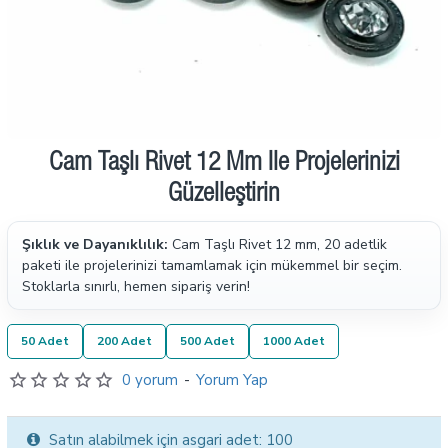
Cam Taşlı Rivet 12 Mm Ile Projelerinizi
Ön Sipariş
Güzelleştirin
Şıklık ve Dayanıklılık:
Cam Taşlı Rivet 12 mm, 20 adetlik
paketi ile projelerinizi tamamlamak için mükemmel bir seçim.
Stoklarla sınırlı, hemen sipariş verin!
50 Adet
200 Adet
500 Adet
1000 Adet
0 yorum
-
Yorum Yap
Satın alabilmek için asgari adet: 100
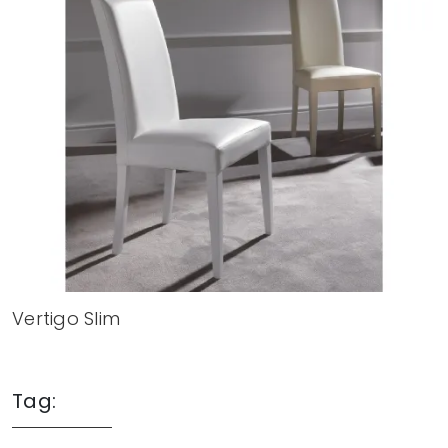
Vertigo Slim
Tag:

________________

§ 작업 내용
위 항목 전체에서 읽어 낸 텍스트 줄을 한 글자도 바꾸지 말고 그대로 돌려주세요. 그림은 답에 넣지 마세요.

§ 작업 결과
Cam Taşlı Rivet 12 Mm Ile Projelerinizi
Ön Sipariş
Güzelleştirin
Şıklık ve Dayanıklılık:
Cam Taşlı Rivet 12 mm, 20 adetlik
paketi ile projelerinizi tamamlamak için mükemmel bir seçim.
Stoklarla sınırlı, hemen sipariş verin!
50 Adet
200 Adet
500 Adet
1000 Adet
0 yorum
-
Yorum Yap
Satın alabilmek için asgari adet: 100
Vertigo Slim
Tag:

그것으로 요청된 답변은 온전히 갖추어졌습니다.